Bien que les États membres aient accueilli quelque 35 000 personnes venant de ces deux pays, les auditeurs de l'UE indiquent qu'au moins 445 000 Érythréens, Irakiens et Syriens auraient pu être éligibles en Grèce uniquement.

Mercredi 13 novembre, le principal auteur du rapport Leo Brincat a déclaré à Bruxelles aux journalistes que 36 000 autres personnes auraient pu être relocalisées depuis l’Italie.

"Mais si l'on fait le total du nombre de migrants réinstallés, on en arrive à 21 999 individus pour la Grèce et 12 706 pour l'Italie".

Les auditeurs de l'UE affirment que le pourcentage de migrants réinstallés ne représentaient à l'époque qu’environ 4 % de tous les demandeurs d'asile en Italie et environ 22 % en Grèce.

Bien qu'il ait été présenté à plusieurs reprises comme un succès par la Commission européenne, ce programme biannuel a également provoqué des tensions importantes avec certains États membres, ce qui a conduit à des batailles devant les tribunaux européens à Luxembourg.

Lorsqu'il a été lancé pour la première fois par les ministres de l'Intérieur fin 2015, le caractère obligatoire de la proposition a été imposé par un vote, balayant d’un revers de main les objections de la République tchèque, de la Hongrie, de la Roumanie et de la Slovaquie.

Pas plus tard que le mois dernier, l'avocat général auprès de la Cour de justice de l'UE à Luxembourg a déclaré que la République tchèque, la Hongrie et la Pologne avaient probablement enfreint la législation européenne pour avoir refusé d'accueillir des réfugiés dans le cadre du programme de 2015. Alors que la République tchèque a accueilli 12 personnes, la Hongrie et la Pologne ont toutes deux refusé d'accepter ne serait-ce qu’un seul demandeur d’asile.

Des batailles similaires ont eu lieu des années durant à huis clos, les législateurs étant coincés dans une impasse les empêchant de réformer la politique de l’UE en matière d'asile.

Le concept de répartition des demandeurs d'asile, également connus sous le nom de réinstallation, sont au cœur de cette impasse.

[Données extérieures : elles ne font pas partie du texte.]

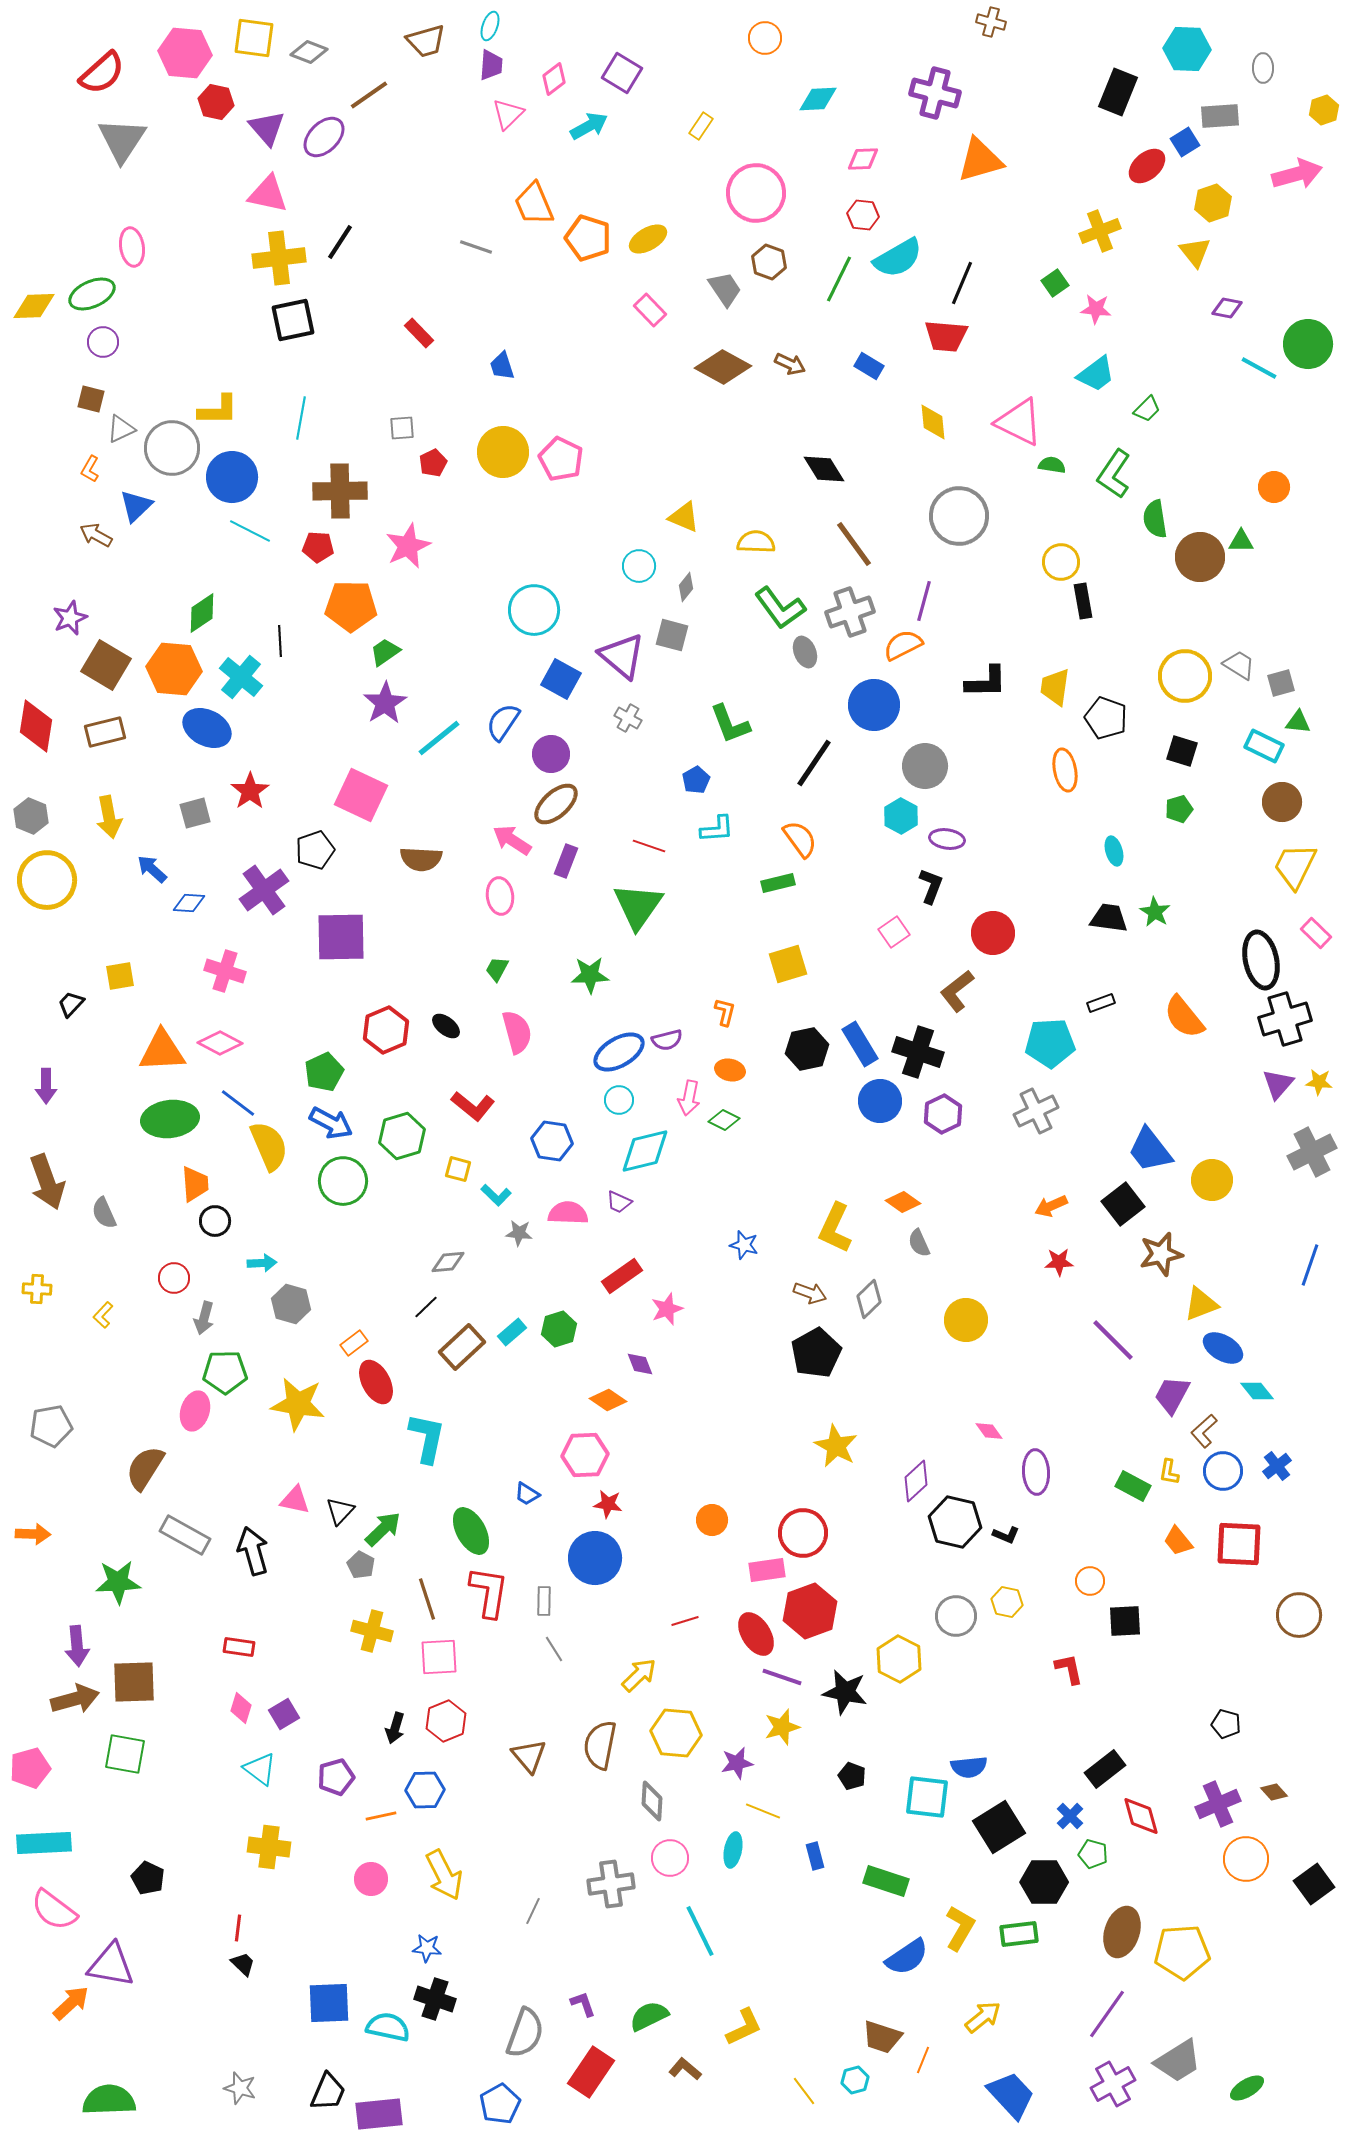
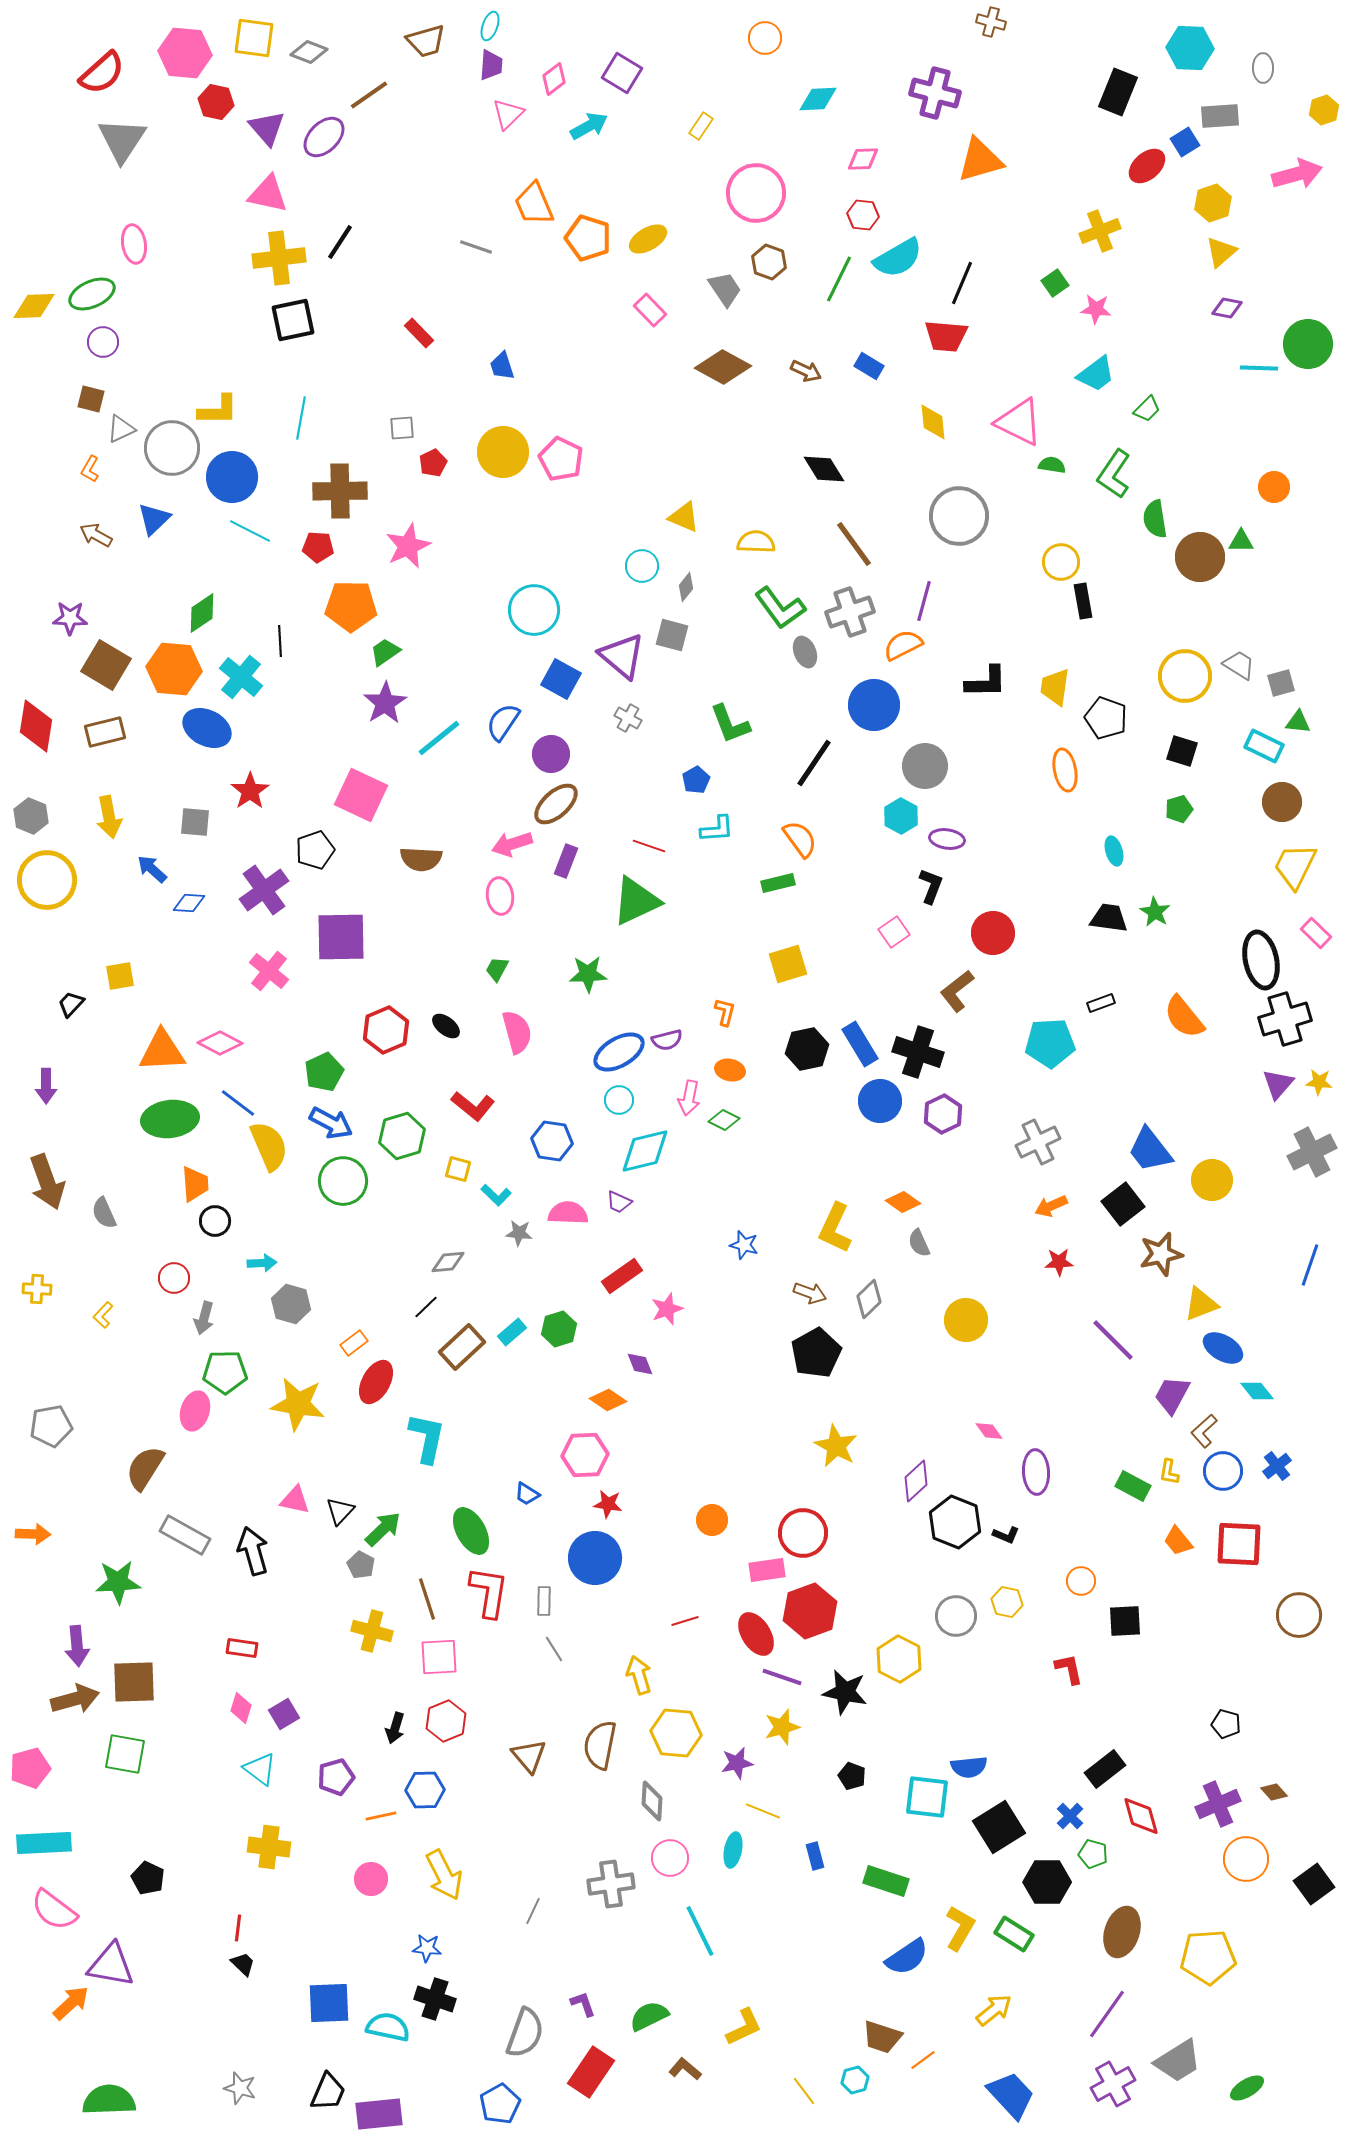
cyan hexagon at (1187, 49): moved 3 px right, 1 px up
pink ellipse at (132, 247): moved 2 px right, 3 px up
yellow triangle at (1195, 252): moved 26 px right; rotated 28 degrees clockwise
brown arrow at (790, 364): moved 16 px right, 7 px down
cyan line at (1259, 368): rotated 27 degrees counterclockwise
blue triangle at (136, 506): moved 18 px right, 13 px down
cyan circle at (639, 566): moved 3 px right
purple star at (70, 618): rotated 24 degrees clockwise
gray square at (195, 813): moved 9 px down; rotated 20 degrees clockwise
pink arrow at (512, 840): moved 4 px down; rotated 51 degrees counterclockwise
green triangle at (638, 906): moved 2 px left, 5 px up; rotated 30 degrees clockwise
pink cross at (225, 971): moved 44 px right; rotated 21 degrees clockwise
green star at (590, 975): moved 2 px left, 1 px up
gray cross at (1036, 1111): moved 2 px right, 31 px down
red ellipse at (376, 1382): rotated 57 degrees clockwise
black hexagon at (955, 1522): rotated 9 degrees clockwise
orange circle at (1090, 1581): moved 9 px left
red rectangle at (239, 1647): moved 3 px right, 1 px down
yellow arrow at (639, 1675): rotated 63 degrees counterclockwise
black hexagon at (1044, 1882): moved 3 px right
green rectangle at (1019, 1934): moved 5 px left; rotated 39 degrees clockwise
yellow pentagon at (1182, 1952): moved 26 px right, 5 px down
yellow arrow at (983, 2017): moved 11 px right, 7 px up
orange line at (923, 2060): rotated 32 degrees clockwise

Au-delà des aspects politiques, le rapport Brincat s'est penché sur ce qu'il est convenu d'appeler le "plan de réinstallation temporaire d'urgence", en vertu duquel les États membres de l'UE ont accepté d'accueillir quelque 160 000 personnes de Grèce et d'Italie sur une période s'étendant de septembre 2015 à septembre 2017.

À l'époque, un grand nombre de migrants arrivaient en Hongrie et en Allemagne en traversant les Balkans occidentaux, tandis que d'autres passaient la frontière entre la Turquie et les îles grecques. Après la conclusion de l’accord entre l'UE et la Turquie début 2016, l'objectif légal de 160 000 a été abaissé à un peu plus de 98 000.

Lorsque le programme a finalement pris fin en septembre 2017, à peine 35 000 personnes avaient été réinstallées dans les États membres, y compris au Liechtenstein, en Norvège et en Suisse.

"Selon nous, la relocalisation a vraiment été une démonstration de la solidarité européenne, avec près de 100 % des candidats éligibles en Grèce et en Italie relocalisés avec succès", a déclaré une porte-parole de la Commission européenne mercredi dernier.

Goulets d'étranglement et autres problèmes

Les auditeurs de l'UE défendent un autre point de vue. Ils soulignent que les autorités grecques et italiennes manquaient de personnel pour identifier correctement les personnes qui auraient pu être réinstallées, ce qui a entraîné un faible taux d'enregistrement.

Ils affirment également que les États membres de l'UE n'ont accueilli que des personnes originaires de Grèce arrivées avant que l'accord avec la Turquie ne soit scellé en mars 2016.

Autre problème : les États membres avaient des taux de reconnaissance du droit d'asile très différents. Par exemple, pour les Afghans, ils variaient entre 6 et 98 %, selon l'État membre. Les Irakiens avaient des taux tout aussi fluctuants.

Certains migrants étaient méfiants à l’égard du concept de réinstallation. D'autres avait probablement du mal à digérer l'idée d'être envoyés dans un pays où ils n'avaient aucun lien culturel, linguistique ou familial.

Presque toutes les 332 personnes envoyées en Lituanie, par exemple, ont fait leurs bagages et sont parties.

Le président de la Commission européenne Jean-Claude Juncker s'en est même amusé fin 2016. Il a constaté qu’on a eu du mal à convaincre les demandeurs d’asile  bloqués en Grèce et en Italie de prendre l’avion pour être réinstallés dans son pays d'origine, le Luxembourg.

Il a déclaré : "Nous en avons trouvé 53, après leur avoir expliqué que le Luxembourg était un pays limitrophe de l’Allemagne. Une fois atterris, ils ont déguerpi."